SoundCloud’s big break came when it replicated YouTube’s business model using pre-roll audio ads, channel sponsorships, mobile display ads, and native content. This model had the added benefit of bringing the major labels back to the table. Warner Music was the first major label to sign on and gave SoundCloud momentum in its new business model. Universal Music and Sony Music weren’t so enthusiastic though. They wanted SoundCloud to reconsider its business model again before signing. From their experience with Spotify, the labels knew that subscriptions paid more revenue per stream than ads, so they wanted SoundCloud to release its own subscription and restrict non-subscribers from listening to parts of their catalogs. SoundCloud accepted and started competing in earnest with Spotify and Apple Music.
Insight 1 — Fundraising is never that easy
The first insight from SoundCloud is about fundraising. Most founders assume that social apps can always raise money as long as they’re growing quickly, so they don’t have to think about making money until later on. SoundCloud is an important counterexample to that narrative. Even with 175m users and rapid growth, SoundCloud couldn’t get investors at a $1b valuation. It went on life support for half-a-dozen years while it figured out its business model and only just turned a profit 15 years after launching. If the team had tried to make money sooner, they could’ve saved themselves a lot of heartache and potentially become a much larger threat to Spotify than they are today.
Insight 2 — Think different
The second insight from SoundCloud is about its positioning. SoundCloud has the largest music catalog of any subscription music service with over 150m songs. While many of those songs have little if any streaming activity, they say something about SoundCloud’s strategy.

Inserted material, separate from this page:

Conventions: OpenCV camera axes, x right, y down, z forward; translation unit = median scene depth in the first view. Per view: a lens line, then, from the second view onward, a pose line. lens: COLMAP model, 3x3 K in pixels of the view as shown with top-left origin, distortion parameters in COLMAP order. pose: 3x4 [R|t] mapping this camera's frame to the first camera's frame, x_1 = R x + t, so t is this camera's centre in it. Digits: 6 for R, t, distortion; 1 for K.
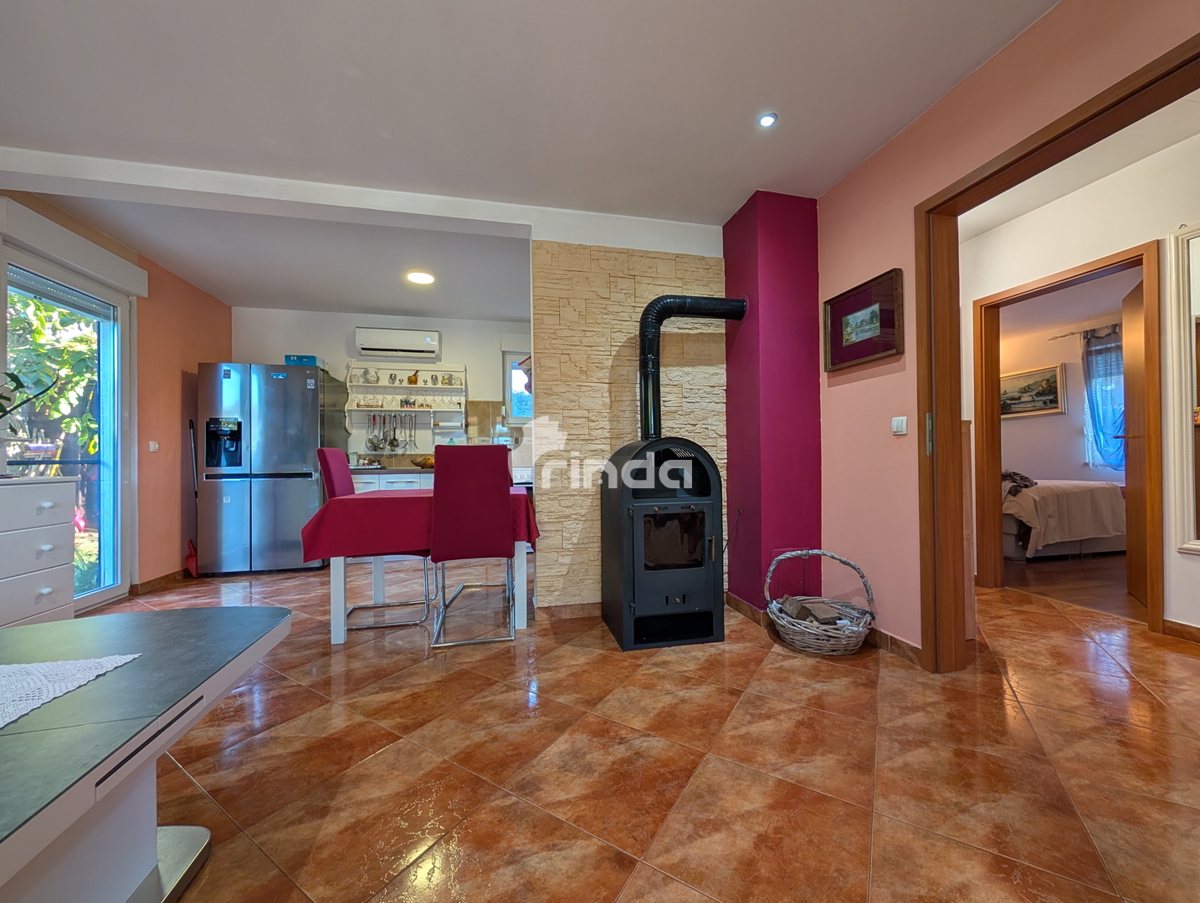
lens RADIAL K [[452.3, 0, 603.6], [0, 452.3, 456.7], [0, 0, 1]] dist [-0.001264, 0.000266]
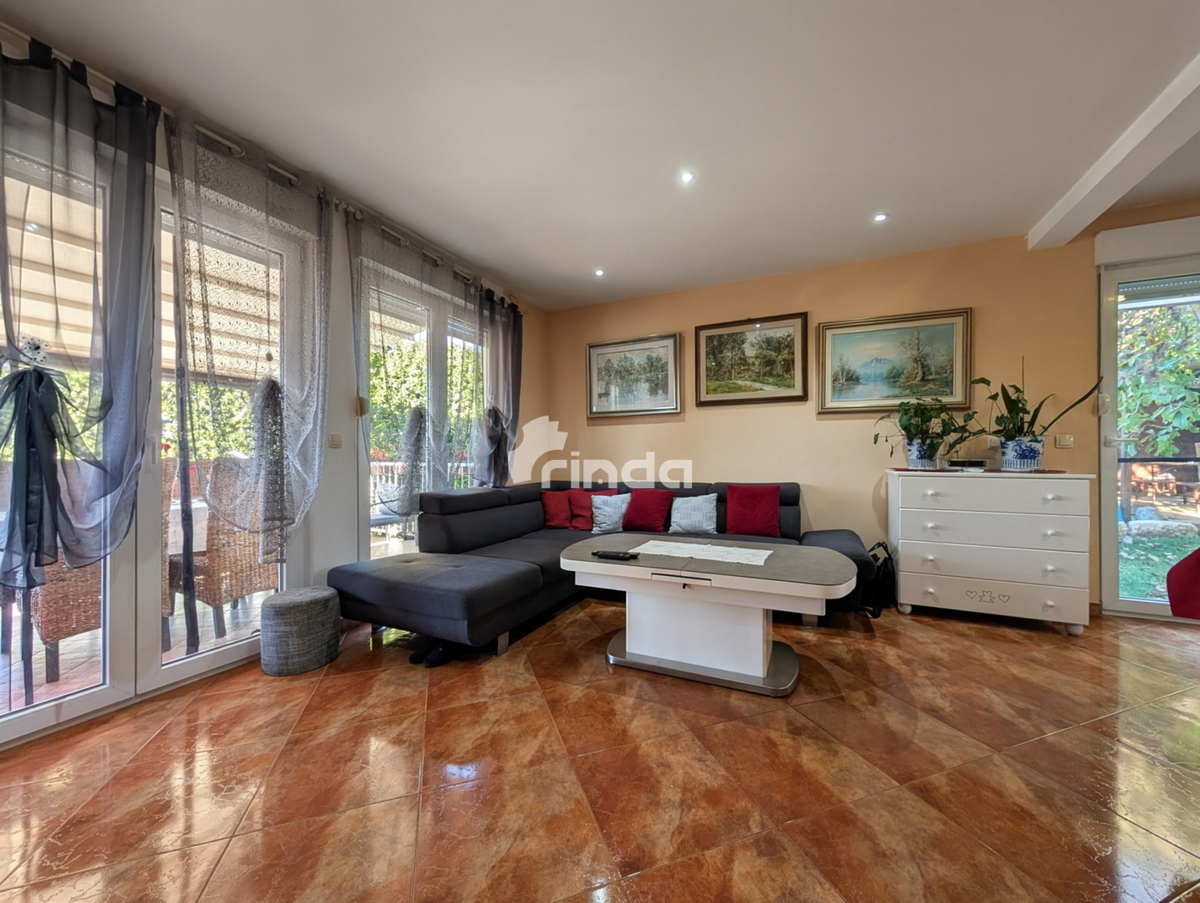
lens RADIAL K [[452.3, 0, 603.3], [0, 452.3, 454.1], [0, 0, 1]] dist [-0.001264, 0.000266]
pose [[-0.618291, 0.010987, -0.785872, 0.341705], [0.014133, 0.999896, 0.002860, -0.019899], [0.785822, -0.009339, -0.618382, 0.620380]]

Instead of trying to beat Apple Music and Spotify head on, SoundCloud competes by helping relatively unknown musicians build followings. Some of those unknowns go on to find mainstream success, but fans associate the service with smaller musicians who they can’t discover anywhere else. By positioning itself in the long tail of music distribution, SoundCloud has a moat that protects it from both incumbents like Apple and new entrants like TikTok.

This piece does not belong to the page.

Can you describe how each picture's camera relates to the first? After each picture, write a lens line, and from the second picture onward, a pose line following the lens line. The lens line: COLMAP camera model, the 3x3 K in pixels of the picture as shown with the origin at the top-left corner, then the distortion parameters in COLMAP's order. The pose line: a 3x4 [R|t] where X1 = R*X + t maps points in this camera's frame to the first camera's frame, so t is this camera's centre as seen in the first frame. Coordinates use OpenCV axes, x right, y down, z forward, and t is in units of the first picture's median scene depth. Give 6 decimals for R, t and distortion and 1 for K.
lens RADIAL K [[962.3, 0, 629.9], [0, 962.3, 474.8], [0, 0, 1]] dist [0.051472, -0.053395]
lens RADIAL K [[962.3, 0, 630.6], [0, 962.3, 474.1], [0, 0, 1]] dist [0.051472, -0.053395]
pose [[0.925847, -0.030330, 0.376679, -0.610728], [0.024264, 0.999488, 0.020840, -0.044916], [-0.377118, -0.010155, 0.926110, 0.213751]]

Insight 3 — Build a product you want yourself
The third insight from SoundCloud’s success is about the strength of its vision. Lots of startups fail because the founders don’t understand their customers well enough to build a product they want. The easiest way to remedy that is to build products that solve your own problems, as Alex and Eric did. They were each music creators themselves and they deeply understood the challenges musicians faced when sharing music online. On the surface, SoundCloud seemed to be in no-man’s-land competing with companies who had the edge. But Alex and Eric’s professional experience gave them confidence that musicians would work with them anyway. By solving their own problems, they carved out a place in a cutthroat market among a sea of more profitable competitors.